(DATASET)

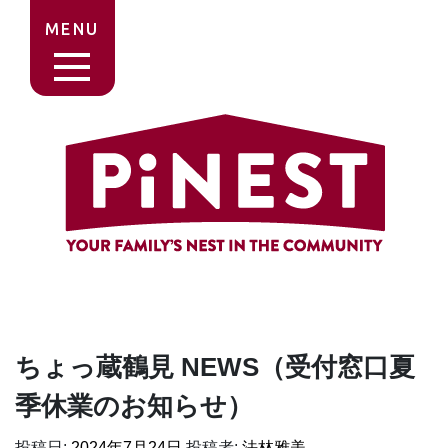
MENU
ちょっ蔵鶴見 NEWS（受付窓口夏
季休業のお知らせ）
投稿日:
2024年7月24日
投稿者:
法林雅美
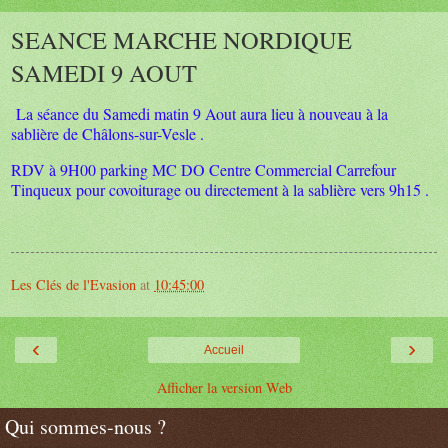
SEANCE MARCHE NORDIQUE
SAMEDI 9 AOUT
La séance du Samedi matin 9 Aout aura lieu à nouveau à la
sablière de Châlons-sur-Vesle .
RDV à 9H00 parking MC DO Centre Commercial Carrefour
Tinqueux pour covoiturage ou directement à la sablière vers 9h15 .
Les Clés de l'Evasion
at
10:45:00
‹
›
Accueil
Afficher la version Web
Qui sommes-nous ?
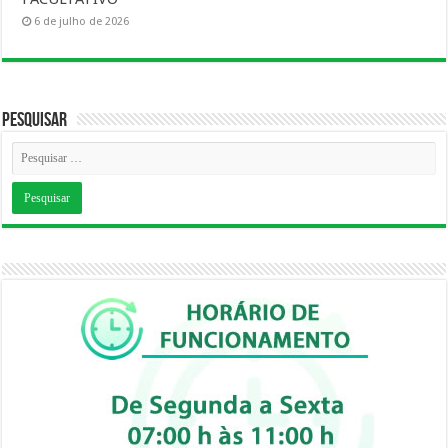
6 de julho de 2026
Pesquisar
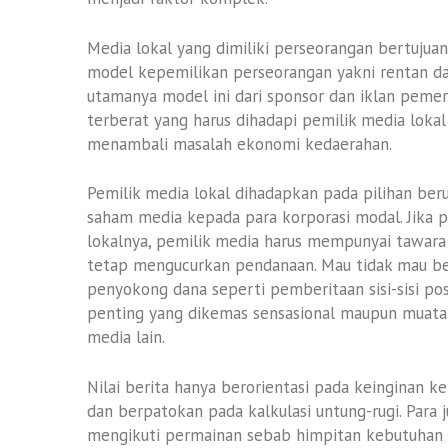
Media lokal yang dimiliki perseorangan bertuju
model kepemilikan perseorangan yakni rentan d
utamanya model ini dari sponsor dan iklan pemer
terberat yang harus dihadapi pemilik media lok
menambali masalah ekonomi kedaerahan.
Pemilik media lokal dihadapkan pada pilihan be
saham media kepada para korporasi modal. Jika
lokalnya, pemilik media harus mempunyai tawar
tetap mengucurkan pendanaan. Mau tidak mau ber
penyokong dana seperti pemberitaan sisi-sisi po
penting yang dikemas sensasional maupun muatan
media lain.
Nilai berita hanya berorientasi pada keingina
dan berpatokan pada kalkulasi untung-rugi. Para j
mengikuti permainan sebab himpitan kebutuhan at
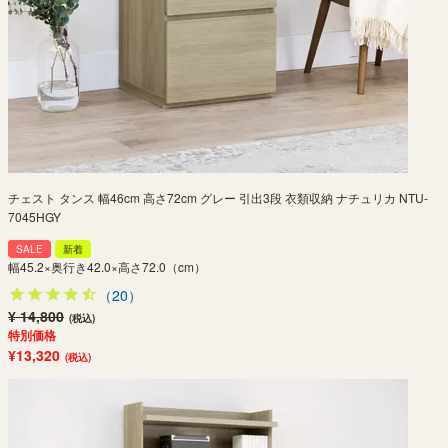
チェスト タンス 幅46cm 高さ72cm グレー 引出3段 衣類収納 ナチュリカ NTU-
7045HGY
SALE
新着
幅45.2×奥行き42.0×高さ72.0（cm）
（20）
¥ 14,800
(税込)
特別価格
¥13,320
(税込)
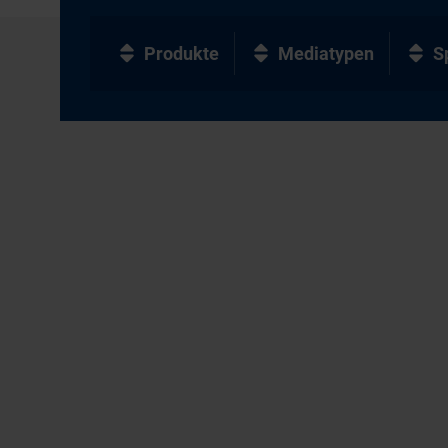
Produkte
Mediatypen
S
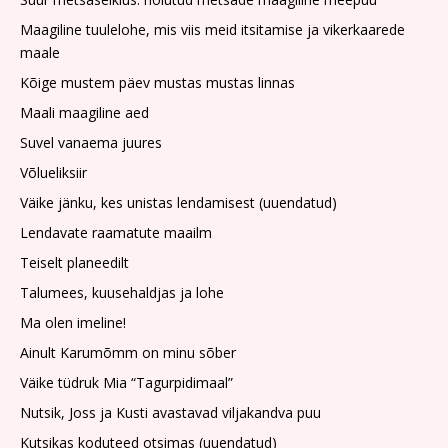
Maagiline tuulelohe, mis viis meid itsitamise ja vikerkaarede
maale
Kõige mustem päev mustas mustas linnas
Maali maagiline aed
Suvel vanaema juures
Võlueliksiir
Väike jänku, kes unistas lendamisest (uuendatud)
Lendavate raamatute maailm
Teiselt planeedilt
Talumees, kuusehaldjas ja lohe
Ma olen imeline!
Ainult Karumõmm on minu sõber
Väike tüdruk Mia “Tagurpidimaal”
Nutsik, Joss ja Kusti avastavad viljakandva puu
Kutsikas koduteed otsimas (uuendatud)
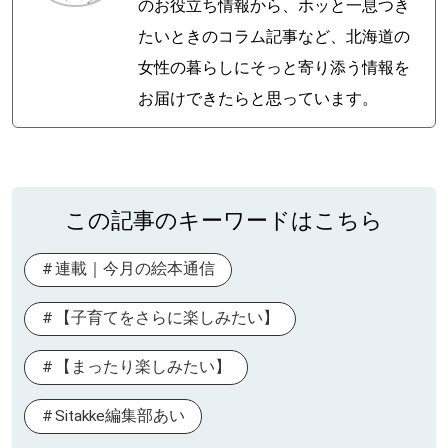
のお役立ち情報から、ホッと一息つき
たいときのコラム記事など、北海道の
女性の暮らしにそっと寄り添う情報を
お届けできたらと思っています。
この記事のキーワードはこちら
連載｜今月の絵本通信
【子育てをさらに楽しみたい】
【まったり楽しみたい】
Sitakke編集部あい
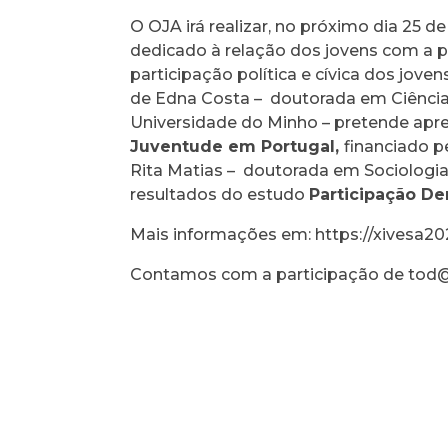
O OJA irá realizar, no próximo dia 25 
dedicado à relação dos jovens com a po
participação política e cívica dos ​jo
de Edna Costa – doutorada em Ciência
Universidade do Minho – pretende apre
Juventude em Portugal,
financiado p
Rita Matias – doutorada em Sociologia 
resultados do estudo
Participação De
Mais informações em:
https://xivesa20
Contamos com a participação de tod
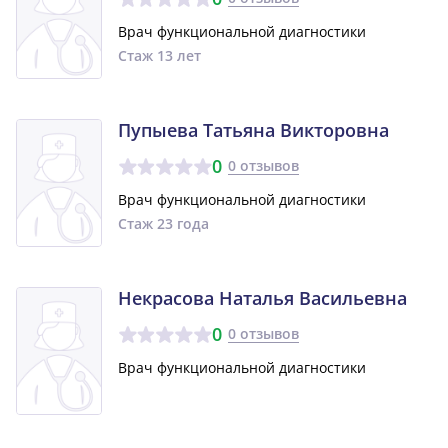
Врач функциональной диагностики
Стаж 13 лет
Пупыева Татьяна Викторовна
0
0 отзывов
Врач функциональной диагностики
Стаж 23 года
Некрасова Наталья Васильевна
0
0 отзывов
Врач функциональной диагностики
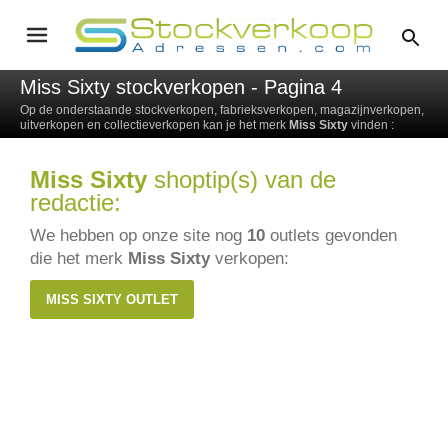
Miss Sixty stockverkopen - Pagina 4
Op de onderstaande stockverkopen, fabrieksverkopen, magazijnverkopen,
uitverkopen en collectieverkopen kan je het merk
Miss Sixty
vinden :
Miss Sixty
shoptip(s) van de
redactie:
We hebben op onze site nog
10
outlets gevonden
die het merk
Miss Sixty
verkopen:
MISS SIXTY OUTLET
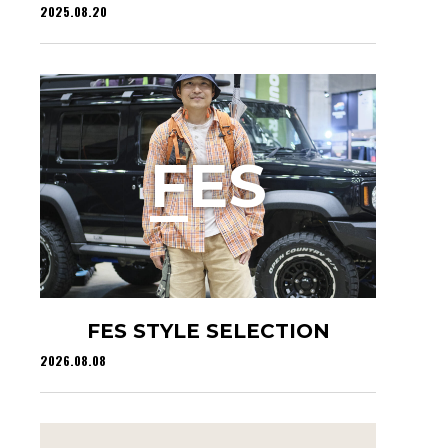
2025.08.20
F
ES
FES STYLE SELECTION
2026.08.08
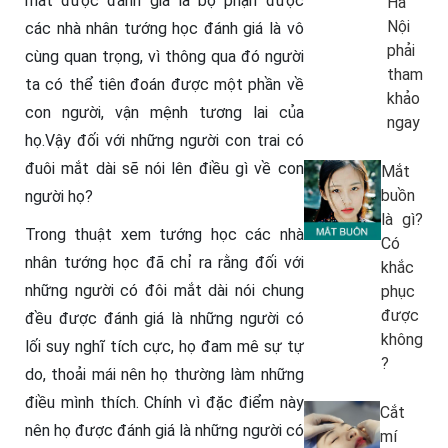
mắt được đánh giá là bộ phận được
Hà
Nội
các nhà nhân tướng học đánh giá là vô
phải
cùng quan trọng, vì thông qua đó người
tham
ta có thể tiên đoán được một phần về
khảo
con người, vận mệnh tương lai của
ngay
họ.Vậy đối với những người con trai có
đuôi mắt dài sẽ nói lên điều gì về con
Mắt
buồn
người họ?
là gì?
Trong thuật xem tướng học các nhà
Có
nhân tướng học đã chỉ ra rằng đối với
khắc
những người có đôi mắt dài nói chung
phục
được
đều được đánh giá là những người có
không
lối suy nghĩ tích cực, họ đam mê sự tự
?
do, thoải mái nên họ thường làm những
điều mình thích. Chính vì đặc điểm này
Cắt
nên họ được đánh giá là những người có
mí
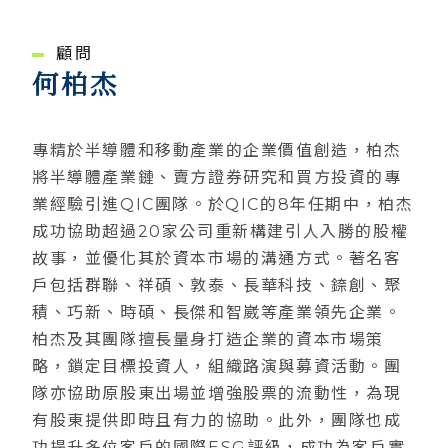
顧問
何柏杰
專精於半導體和移動產業的企業價值創造，柏杰
將半導體產業鏈、賣方證券研究和買方投資的專
業經驗引進QIC團隊。於QIC的8年任期中，柏杰
成功協助超過20家公司重新構建引人入勝的股權
故事，並優化其於資本市場的溝通方式。著名客
戶包括群聯、祥碩、敦泰、長華科技、錼創、聚
積、巧新、時碩、長傑和智崴等產業領先企業。
柏杰及其團隊擅長量身打造企業的資本市場策
略，鎖定目標投資人，組織路演與募資活動。團
隊亦協助原股東出場並增強股票的流動性，為現
有股東提供即時且有力的協助。此外，團隊也成
功提升多位客戶的國際ESG評級，成功為客戶實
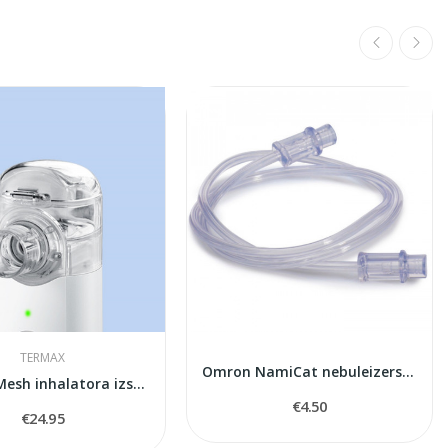
TERMAX
Omron NamiCat nebuleizers air tube
Termax Mesh inhalatora izsmidzīnatājs
€4.50
€24.95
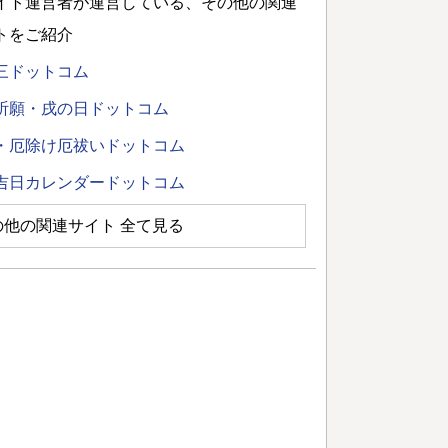
イト運営者が運営している、その他の関連
トをご紹介
三ドットコム
祈願・戌の日ドットコム
・厄除け厄祓いドットコム
吉日カレンダードットコム
の他の関連サイト 全て見る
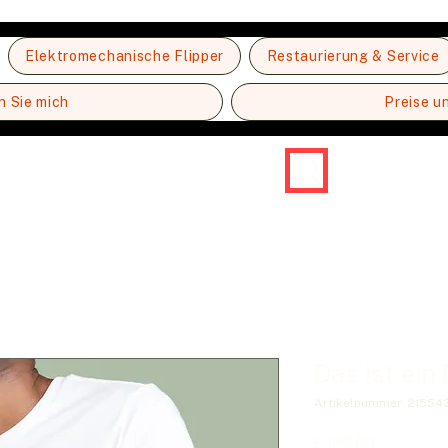
Elektromechanische Flipper
Restaurierung & Service
n Sie mich
Preise u
Das ist ein
Artikelnummer: 2155
Preis
€ 120,00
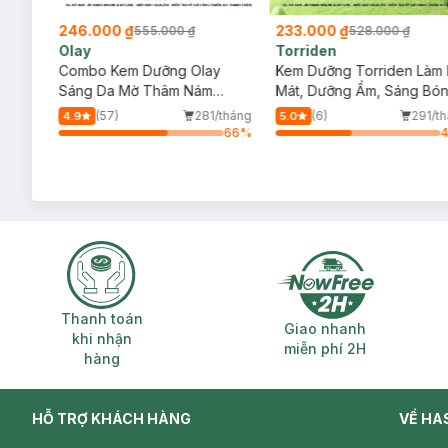
246.000 ₫
233.000 ₫
555.000 ₫
528.000 ₫
Olay
Torriden
ous
Combo Kem Dưỡng Olay
Kem Dưỡng Torriden Làm 
 Ban
Sáng Da Mờ Thâm Nám
Mát, Dưỡng Ẩm, Sáng Bó
Ngày Và Đêm 50gx2
Da 100ml
/tháng
(57)
281/tháng
(6)
291/t
4.9
5.0
97
%
66
%
Thanh toán khi nhận hàng
Giao nhanh miễ
Thanh toán
Giao nhanh
khi nhận
miễn phí 2H
hàng
HỖ TRỢ KHÁCH HÀNG
VỀ HA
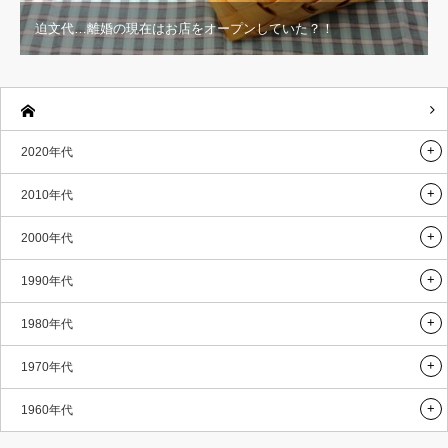
迫文代…離婚の現在はお店をオープンしていた？！
2020年代
2010年代
2000年代
1990年代
1980年代
1970年代
1960年代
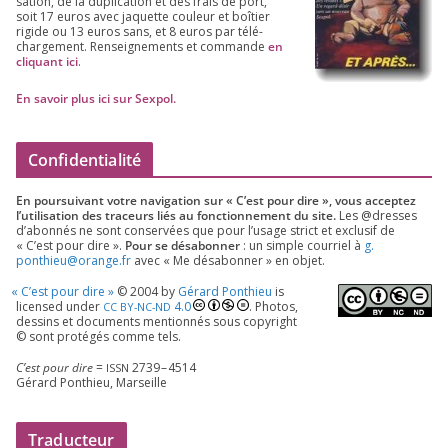
sa­tion, de la dupli­ca­tion et des frais de port,
soit
17
euros avec jaquette cou­leur et boî­tier
rigide ou
13
euros sans, et
8
euros par télé­
char­ge­ment. Ren­sei­gne­ments et com­mande
en
cli­quant ici
.
En savoir plus ici sur Sexpol
.
Confidentialité
En pour­sui­vant votre navi­ga­tion sur « C’est pour dire », vous accep­tez
l’utilisation des tra­ceurs liés au fonc­tion­ne­ment du site.
Les @dresses
d’a­bon­nés ne sont conser­vées que pour l’u­sage strict et exclu­sif de
« C’est pour dire ».
Pour se désa­bon­ner
: un simple cour­riel à
g.​
ponthieu@​orange.​fr
avec « Me désa­bon­ner » en objet.
«
C’est pour dire »
©
2004
by
Gérard Ponthieu
is
licen­sed under
4
.
0
. Photos,
CC
BY-NC-ND
des­sins et docu­ments men­tion­nés sous copy­right
© sont pro­té­gés comme tels.
C’est pour dire
=
2739
–
4514
ISSN
Gérard Ponthieu, Marseille
Traducteur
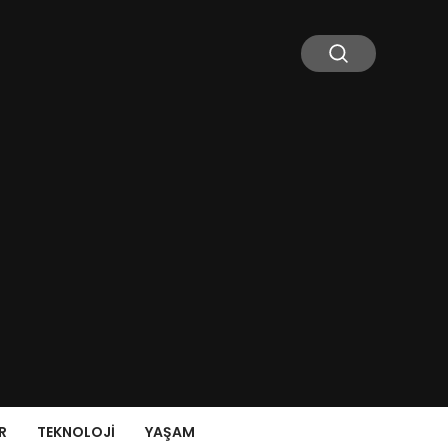
R
TEKNOLOJI
YAŞAM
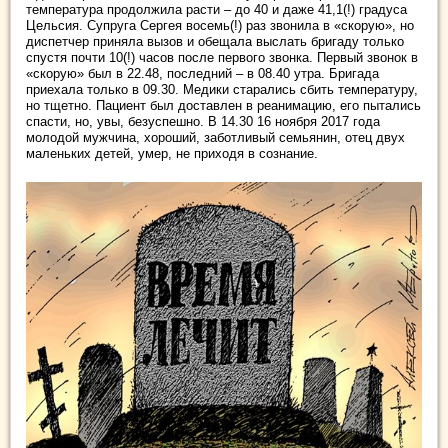
температура продолжила расти – до 40 и даже 41,1(!) градуса
Цельсия. Супруга Сергея восемь(!) раз звонила в «скорую», но
диспетчер приняла вызов и обещала выслать бригаду только
спустя почти 10(!) часов после первого звонка. Первый звонок в
«скорую» был в 22.48, последний – в 08.40 утра. Бригада
приехала только в 09.30. Медики старались сбить температуру,
но тщетно. Пациент был доставлен в реанимацию, его пытались
спасти, но, увы, безуспешно. В 14.30 16 ноября 2017 года
молодой мужчина, хороший, заботливый семьянин, отец двух
маленьких детей, умер, не приходя в сознание.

(End DATASET)

WORK TASK: Render the listing's lines from the one containing "Maagiline tuulelohe, mis" through the one containing "Nutsik, Joss ja" as a JSON list of strings, one string per line, with blank lines left out.

EXERCISE OUTPUT:
[
  "Maagiline tuulelohe, mis viis meid itsitamise ja vikerkaarede",
  "maale",
  "Kõige mustem päev mustas mustas linnas",
  "Maali maagiline aed",
  "Suvel vanaema juures",
  "Võlueliksiir",
  "Väike jänku, kes unistas lendamisest (uuendatud)",
  "Lendavate raamatute maailm",
  "Teiselt planeedilt",
  "Talumees, kuusehaldjas ja lohe",
  "Ma olen imeline!",
  "Ainult Karumõmm on minu sõber",
  "Väike tüdruk Mia “Tagurpidimaal”",
  "Nutsik, Joss ja Kusti avastavad viljakandva puu"
]